Exercise prompt
Starting at the line that contains "order: Artiodactyla" and stopping after the final line of the rows, write out only those lines again with "common name" changed to "vernacular name" and nothing else altered.

Available records
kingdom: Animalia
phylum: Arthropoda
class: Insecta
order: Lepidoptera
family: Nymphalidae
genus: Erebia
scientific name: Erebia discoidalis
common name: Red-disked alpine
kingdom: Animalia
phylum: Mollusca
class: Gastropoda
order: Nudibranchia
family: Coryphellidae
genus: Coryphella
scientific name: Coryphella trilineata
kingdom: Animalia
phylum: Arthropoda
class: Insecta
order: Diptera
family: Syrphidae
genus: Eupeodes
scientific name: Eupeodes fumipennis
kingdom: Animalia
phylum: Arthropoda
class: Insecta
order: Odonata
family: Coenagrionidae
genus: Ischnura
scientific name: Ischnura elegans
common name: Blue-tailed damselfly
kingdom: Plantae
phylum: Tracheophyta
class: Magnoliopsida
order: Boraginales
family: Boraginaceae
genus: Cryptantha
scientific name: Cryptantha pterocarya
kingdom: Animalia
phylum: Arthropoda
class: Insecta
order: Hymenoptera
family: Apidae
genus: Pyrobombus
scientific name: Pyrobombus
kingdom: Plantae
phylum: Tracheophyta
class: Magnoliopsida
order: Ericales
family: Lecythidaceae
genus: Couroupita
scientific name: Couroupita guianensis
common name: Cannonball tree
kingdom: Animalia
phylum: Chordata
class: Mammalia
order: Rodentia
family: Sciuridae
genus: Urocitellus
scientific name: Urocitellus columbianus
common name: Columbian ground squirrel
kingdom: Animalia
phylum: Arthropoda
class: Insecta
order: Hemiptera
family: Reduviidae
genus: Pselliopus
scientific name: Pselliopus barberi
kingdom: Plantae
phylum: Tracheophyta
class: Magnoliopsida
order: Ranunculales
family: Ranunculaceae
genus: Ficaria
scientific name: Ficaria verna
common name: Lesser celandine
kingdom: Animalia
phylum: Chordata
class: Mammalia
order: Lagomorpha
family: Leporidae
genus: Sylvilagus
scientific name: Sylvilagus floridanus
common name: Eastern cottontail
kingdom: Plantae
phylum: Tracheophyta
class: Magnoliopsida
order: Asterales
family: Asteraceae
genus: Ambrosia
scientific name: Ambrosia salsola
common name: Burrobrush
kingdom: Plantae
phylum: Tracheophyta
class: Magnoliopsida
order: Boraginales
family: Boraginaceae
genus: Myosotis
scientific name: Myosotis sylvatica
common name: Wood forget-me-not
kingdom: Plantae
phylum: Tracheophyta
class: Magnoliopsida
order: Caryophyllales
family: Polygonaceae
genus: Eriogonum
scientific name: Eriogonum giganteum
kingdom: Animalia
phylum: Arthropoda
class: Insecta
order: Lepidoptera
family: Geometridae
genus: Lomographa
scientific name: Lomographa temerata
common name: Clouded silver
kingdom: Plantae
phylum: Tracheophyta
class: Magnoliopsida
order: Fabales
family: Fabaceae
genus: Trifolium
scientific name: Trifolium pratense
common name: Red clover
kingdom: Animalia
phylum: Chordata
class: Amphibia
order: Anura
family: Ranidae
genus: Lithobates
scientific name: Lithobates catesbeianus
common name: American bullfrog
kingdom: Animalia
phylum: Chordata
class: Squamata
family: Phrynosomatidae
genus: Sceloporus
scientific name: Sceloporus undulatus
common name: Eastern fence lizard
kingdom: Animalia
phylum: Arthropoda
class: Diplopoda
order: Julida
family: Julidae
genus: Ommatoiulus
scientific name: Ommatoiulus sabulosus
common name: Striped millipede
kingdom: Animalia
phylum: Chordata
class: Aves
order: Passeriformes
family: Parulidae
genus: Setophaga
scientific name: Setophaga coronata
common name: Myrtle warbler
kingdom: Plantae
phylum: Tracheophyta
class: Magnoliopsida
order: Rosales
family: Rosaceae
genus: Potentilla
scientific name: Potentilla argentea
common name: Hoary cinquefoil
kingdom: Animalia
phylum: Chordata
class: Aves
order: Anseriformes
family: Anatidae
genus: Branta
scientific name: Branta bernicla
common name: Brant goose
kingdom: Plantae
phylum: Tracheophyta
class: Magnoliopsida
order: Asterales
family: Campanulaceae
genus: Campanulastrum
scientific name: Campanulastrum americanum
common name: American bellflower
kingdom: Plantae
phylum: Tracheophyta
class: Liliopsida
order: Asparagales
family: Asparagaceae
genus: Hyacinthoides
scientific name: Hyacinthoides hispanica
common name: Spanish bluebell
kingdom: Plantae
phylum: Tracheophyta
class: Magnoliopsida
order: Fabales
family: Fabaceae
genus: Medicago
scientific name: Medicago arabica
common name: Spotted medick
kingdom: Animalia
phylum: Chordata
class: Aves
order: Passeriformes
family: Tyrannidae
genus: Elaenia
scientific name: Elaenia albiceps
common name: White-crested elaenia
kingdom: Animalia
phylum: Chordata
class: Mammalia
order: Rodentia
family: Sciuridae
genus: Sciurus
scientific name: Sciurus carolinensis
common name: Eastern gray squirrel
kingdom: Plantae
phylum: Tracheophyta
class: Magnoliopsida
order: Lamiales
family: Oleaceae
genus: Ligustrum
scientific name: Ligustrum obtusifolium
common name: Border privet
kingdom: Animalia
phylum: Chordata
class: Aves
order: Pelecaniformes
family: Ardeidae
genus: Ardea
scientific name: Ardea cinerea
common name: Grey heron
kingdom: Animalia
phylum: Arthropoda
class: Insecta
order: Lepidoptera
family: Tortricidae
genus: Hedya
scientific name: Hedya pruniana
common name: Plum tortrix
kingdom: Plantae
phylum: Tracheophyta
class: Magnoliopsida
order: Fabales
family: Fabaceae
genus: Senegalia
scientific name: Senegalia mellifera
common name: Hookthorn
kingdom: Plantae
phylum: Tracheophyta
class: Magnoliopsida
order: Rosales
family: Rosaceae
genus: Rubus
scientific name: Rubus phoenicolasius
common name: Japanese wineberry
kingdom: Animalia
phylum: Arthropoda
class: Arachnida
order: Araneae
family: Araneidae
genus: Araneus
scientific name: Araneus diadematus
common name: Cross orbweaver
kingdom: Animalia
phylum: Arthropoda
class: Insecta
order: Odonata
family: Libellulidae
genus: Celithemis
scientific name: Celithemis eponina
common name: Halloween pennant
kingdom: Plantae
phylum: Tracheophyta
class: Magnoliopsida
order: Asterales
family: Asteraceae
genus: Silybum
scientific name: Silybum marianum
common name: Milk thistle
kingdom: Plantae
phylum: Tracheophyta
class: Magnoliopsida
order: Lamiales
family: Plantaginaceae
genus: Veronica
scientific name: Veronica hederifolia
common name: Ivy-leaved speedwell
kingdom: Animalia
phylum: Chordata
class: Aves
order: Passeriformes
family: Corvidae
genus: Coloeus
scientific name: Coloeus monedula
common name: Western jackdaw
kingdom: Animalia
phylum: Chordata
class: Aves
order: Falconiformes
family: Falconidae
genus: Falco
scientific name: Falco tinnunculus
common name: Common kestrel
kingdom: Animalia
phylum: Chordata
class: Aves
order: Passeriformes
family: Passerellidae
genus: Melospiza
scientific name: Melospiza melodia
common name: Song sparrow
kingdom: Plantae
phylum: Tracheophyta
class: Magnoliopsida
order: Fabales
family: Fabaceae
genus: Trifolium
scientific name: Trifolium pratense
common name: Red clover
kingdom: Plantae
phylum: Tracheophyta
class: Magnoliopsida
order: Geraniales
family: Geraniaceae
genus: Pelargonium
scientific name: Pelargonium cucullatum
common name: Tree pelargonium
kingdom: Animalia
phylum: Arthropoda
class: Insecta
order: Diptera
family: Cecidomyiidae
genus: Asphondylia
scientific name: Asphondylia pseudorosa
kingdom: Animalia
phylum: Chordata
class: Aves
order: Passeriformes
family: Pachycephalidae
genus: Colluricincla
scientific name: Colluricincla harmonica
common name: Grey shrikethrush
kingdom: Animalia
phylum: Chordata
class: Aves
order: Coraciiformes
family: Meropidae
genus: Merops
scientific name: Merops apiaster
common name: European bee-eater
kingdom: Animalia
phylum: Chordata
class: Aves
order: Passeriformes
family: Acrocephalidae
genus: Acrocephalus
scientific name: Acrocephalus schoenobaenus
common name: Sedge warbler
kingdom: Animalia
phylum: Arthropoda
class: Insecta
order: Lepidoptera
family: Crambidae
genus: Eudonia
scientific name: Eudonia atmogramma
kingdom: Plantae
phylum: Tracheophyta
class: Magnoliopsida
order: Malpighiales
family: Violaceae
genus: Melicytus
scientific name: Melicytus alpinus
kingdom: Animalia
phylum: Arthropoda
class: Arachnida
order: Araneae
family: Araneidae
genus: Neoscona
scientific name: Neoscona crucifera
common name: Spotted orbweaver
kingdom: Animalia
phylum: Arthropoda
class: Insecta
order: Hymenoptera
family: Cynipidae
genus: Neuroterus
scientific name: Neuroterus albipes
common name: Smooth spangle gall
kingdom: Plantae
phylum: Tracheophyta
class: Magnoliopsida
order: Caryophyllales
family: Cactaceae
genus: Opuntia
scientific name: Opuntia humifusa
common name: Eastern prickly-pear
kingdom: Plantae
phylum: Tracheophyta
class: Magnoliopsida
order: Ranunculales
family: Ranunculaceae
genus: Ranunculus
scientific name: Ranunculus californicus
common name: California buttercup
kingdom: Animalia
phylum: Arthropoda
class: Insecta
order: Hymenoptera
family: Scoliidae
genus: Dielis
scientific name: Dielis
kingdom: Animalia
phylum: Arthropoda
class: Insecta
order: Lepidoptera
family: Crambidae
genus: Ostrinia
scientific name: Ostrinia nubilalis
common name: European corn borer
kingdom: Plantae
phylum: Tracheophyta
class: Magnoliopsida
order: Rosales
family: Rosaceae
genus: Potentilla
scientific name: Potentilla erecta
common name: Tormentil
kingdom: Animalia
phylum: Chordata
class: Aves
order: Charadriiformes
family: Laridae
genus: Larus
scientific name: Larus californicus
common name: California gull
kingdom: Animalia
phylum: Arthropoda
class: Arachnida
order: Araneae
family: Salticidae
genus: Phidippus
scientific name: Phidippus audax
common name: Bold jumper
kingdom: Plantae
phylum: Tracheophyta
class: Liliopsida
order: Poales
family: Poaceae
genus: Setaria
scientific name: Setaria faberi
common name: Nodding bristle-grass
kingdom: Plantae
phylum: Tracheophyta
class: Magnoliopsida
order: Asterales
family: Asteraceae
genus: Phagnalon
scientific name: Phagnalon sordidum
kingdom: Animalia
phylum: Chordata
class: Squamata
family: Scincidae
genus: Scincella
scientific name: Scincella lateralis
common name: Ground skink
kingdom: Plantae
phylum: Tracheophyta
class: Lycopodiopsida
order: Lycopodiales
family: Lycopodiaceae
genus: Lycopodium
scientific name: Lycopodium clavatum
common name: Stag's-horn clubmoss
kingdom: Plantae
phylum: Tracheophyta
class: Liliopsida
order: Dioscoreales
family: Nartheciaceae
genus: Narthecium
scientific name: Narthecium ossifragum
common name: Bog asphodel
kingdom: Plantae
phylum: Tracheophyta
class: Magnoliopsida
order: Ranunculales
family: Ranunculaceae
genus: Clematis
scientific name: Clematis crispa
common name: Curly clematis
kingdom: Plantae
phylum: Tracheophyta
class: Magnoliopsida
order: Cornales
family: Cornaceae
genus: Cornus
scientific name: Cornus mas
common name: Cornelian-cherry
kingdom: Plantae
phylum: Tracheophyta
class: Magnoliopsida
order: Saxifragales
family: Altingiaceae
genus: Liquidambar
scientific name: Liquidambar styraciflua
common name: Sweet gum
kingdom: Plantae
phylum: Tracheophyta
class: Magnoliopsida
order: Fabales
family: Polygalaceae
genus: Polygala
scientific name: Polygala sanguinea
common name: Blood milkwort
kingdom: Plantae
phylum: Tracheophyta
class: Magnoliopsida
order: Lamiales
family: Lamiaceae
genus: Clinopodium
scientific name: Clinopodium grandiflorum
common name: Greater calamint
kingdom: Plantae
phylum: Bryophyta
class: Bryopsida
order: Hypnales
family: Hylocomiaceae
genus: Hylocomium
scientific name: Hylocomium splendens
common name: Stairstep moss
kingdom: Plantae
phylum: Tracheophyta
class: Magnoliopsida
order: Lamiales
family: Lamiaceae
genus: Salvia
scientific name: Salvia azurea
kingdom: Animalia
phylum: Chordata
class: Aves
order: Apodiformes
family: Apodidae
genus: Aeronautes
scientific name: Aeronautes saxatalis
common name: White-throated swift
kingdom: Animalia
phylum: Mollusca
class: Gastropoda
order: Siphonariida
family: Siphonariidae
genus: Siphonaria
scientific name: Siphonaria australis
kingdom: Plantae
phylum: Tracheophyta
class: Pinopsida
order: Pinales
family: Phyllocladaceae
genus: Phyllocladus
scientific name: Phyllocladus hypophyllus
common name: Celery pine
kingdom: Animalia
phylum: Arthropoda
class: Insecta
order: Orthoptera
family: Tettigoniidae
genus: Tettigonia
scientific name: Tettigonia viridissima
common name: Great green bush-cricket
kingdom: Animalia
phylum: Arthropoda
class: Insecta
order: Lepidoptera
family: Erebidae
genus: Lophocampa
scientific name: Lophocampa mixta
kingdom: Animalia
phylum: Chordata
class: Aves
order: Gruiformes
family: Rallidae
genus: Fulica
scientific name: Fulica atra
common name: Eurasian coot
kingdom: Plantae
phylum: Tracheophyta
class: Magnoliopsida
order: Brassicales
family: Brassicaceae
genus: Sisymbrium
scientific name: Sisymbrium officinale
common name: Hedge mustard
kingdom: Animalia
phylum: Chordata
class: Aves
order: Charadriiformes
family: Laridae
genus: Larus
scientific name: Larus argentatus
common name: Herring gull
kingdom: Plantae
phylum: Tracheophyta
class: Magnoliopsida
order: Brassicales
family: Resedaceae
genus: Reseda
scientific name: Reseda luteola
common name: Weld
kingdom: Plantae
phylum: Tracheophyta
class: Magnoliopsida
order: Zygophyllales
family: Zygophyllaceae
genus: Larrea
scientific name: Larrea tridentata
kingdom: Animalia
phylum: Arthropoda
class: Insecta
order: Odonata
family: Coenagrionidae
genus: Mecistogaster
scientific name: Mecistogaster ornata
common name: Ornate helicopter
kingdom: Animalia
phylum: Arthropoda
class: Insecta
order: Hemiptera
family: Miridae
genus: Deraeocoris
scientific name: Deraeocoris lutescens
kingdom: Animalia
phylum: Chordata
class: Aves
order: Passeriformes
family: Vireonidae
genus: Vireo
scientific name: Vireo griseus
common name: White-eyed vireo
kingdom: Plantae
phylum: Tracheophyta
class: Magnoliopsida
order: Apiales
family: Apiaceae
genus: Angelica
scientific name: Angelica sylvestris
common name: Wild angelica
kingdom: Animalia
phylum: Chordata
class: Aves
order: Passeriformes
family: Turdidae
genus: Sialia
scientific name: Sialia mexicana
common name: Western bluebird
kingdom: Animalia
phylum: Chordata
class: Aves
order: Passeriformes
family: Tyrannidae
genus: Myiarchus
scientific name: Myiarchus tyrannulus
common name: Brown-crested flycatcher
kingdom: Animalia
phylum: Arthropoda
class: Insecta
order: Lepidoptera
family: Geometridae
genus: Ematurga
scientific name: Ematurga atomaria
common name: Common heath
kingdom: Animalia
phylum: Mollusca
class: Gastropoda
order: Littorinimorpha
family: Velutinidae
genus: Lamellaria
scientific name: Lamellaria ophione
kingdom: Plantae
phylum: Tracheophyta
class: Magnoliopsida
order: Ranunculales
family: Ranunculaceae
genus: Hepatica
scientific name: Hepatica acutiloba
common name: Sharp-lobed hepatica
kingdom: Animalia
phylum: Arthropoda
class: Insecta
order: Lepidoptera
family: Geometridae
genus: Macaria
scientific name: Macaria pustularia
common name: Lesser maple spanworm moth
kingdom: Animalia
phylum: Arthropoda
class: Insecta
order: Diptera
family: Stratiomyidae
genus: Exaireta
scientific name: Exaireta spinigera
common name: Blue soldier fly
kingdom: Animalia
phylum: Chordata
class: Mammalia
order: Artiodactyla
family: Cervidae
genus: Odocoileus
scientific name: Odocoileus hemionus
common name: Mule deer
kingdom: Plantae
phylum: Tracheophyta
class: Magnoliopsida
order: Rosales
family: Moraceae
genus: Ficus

Result for this exercise
order: Artiodactyla
family: Cervidae
genus: Odocoileus
scientific name: Odocoileus hemionus
vernacular name: Mule deer
kingdom: Plantae
phylum: Tracheophyta
class: Magnoliopsida
order: Rosales
family: Moraceae
genus: Ficus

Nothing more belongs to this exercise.